Efforts at crowd-sourcing solutions need to plan for two main challenges:
- Lack of Connection: To contribute meaningful solutions, people need to feel connected to the problem and to each other.
- The Volume of ideas overwhelms Execution: ideas are great but the exercise to sift and integrate diverse ideas can be a drain on execution. This is why many efforts at crowd-sourcing turn into a show of ‘engagement’ with no traction on the ideas submitted.
Co-Creating the Work
The next level of co-creation is when people come together to take a solution and execute it. The challenges of a problem don’t stop when you have an idea. People need to solve all the little issues and manage the idea until it is successfully implemented.

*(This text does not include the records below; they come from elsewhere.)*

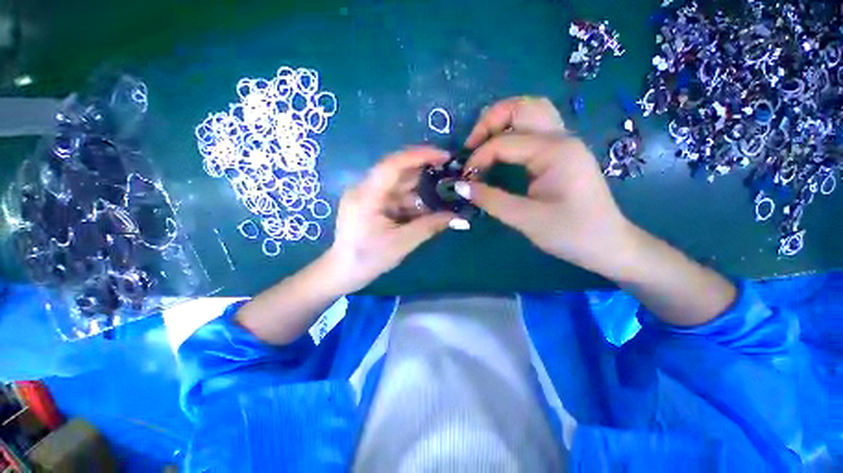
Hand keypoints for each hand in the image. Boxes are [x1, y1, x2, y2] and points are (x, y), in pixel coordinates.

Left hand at [327, 146, 455, 291]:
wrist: (343, 272)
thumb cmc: (369, 259)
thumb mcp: (402, 243)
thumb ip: (430, 226)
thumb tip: (458, 217)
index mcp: (367, 195)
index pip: (393, 164)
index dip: (420, 155)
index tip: (445, 156)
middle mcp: (365, 188)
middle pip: (398, 172)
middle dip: (425, 173)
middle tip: (450, 175)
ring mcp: (367, 195)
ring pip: (398, 184)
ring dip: (420, 190)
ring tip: (443, 194)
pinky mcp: (370, 203)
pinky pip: (395, 196)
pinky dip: (411, 201)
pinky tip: (426, 207)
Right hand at [458, 97, 633, 274]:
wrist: (608, 245)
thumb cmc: (571, 233)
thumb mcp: (525, 219)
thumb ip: (490, 199)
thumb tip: (460, 186)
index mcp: (554, 151)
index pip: (504, 142)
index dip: (478, 158)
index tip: (464, 179)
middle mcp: (561, 137)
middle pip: (521, 107)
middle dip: (489, 121)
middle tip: (471, 146)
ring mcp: (564, 142)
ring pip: (530, 111)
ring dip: (503, 121)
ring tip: (483, 143)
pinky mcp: (562, 153)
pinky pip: (535, 128)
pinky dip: (514, 131)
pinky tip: (502, 150)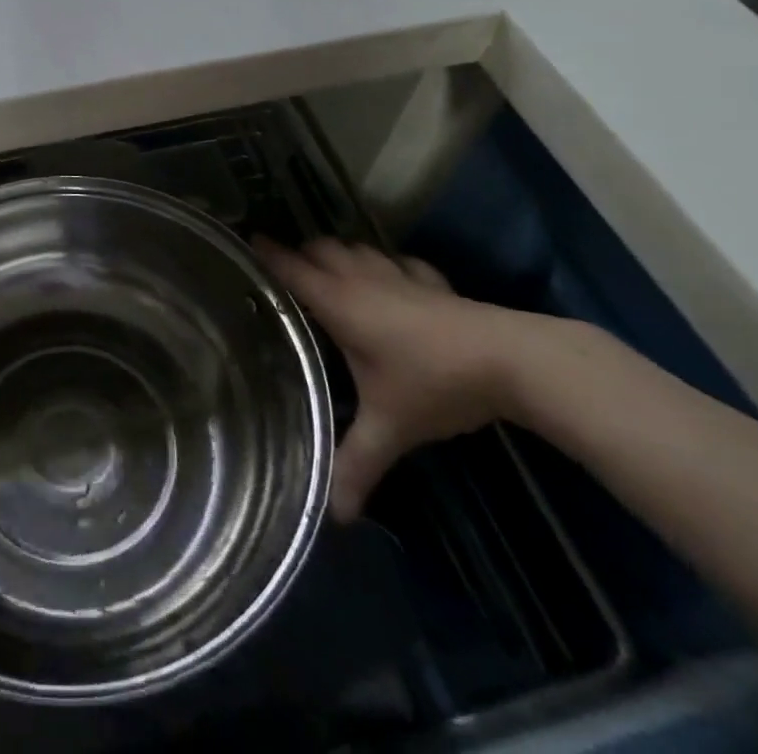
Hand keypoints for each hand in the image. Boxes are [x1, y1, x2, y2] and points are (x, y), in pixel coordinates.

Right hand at [256, 237, 546, 521]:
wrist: (511, 360)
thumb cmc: (434, 384)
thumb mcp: (390, 427)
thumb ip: (357, 464)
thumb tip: (333, 514)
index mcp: (340, 303)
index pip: (291, 268)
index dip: (267, 253)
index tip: (246, 243)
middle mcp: (362, 279)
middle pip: (320, 248)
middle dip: (301, 254)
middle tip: (287, 274)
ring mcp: (399, 274)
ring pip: (356, 247)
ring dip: (339, 254)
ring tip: (330, 273)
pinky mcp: (431, 280)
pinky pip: (396, 261)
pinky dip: (383, 265)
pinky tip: (390, 282)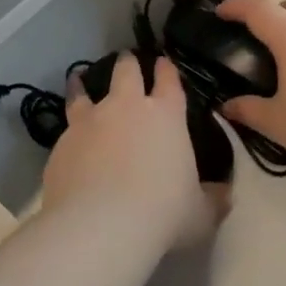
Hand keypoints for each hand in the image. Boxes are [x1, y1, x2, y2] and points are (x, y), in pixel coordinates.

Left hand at [41, 54, 226, 248]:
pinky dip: (69, 125)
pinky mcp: (61, 142)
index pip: (169, 80)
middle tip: (127, 59)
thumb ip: (212, 200)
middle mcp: (125, 107)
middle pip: (126, 72)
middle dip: (128, 63)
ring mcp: (89, 121)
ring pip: (84, 91)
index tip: (164, 62)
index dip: (167, 69)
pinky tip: (68, 135)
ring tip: (79, 77)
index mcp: (165, 115)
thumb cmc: (162, 214)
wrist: (99, 226)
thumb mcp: (200, 214)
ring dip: (83, 83)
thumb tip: (224, 195)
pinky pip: (66, 126)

Make sure the expectation in you co-creation community is that work will be done to solve the problem. Give the community the autonomy to follow their ideas. People will contribute better ideas if they think that they have to see them through. Co-creation is more meaningful to a community that has been asked to work the problem together. Challenge them to take their ideas and see them through to implementation.
Co-Creating the Problem
The final level of co-creation goes back to the start and looks at the system from a higher view. This level removes the constraint that the problem definition is externally imposed on the community. At this level of co-creation, the community has responsibility to find, create and implement its own solutions. To do this the community is going to need to start to ask questions about Purpose, the scope of the system and what goals they have for the system. Bring a diverse group of stakeholders in to shape the problems and you may discover new problems and that some of your current problems aren’t such a big issue. The third level asks the community to own co-creation from Purpose, through Diagnosis, and then to the Design and Execution of any solutions.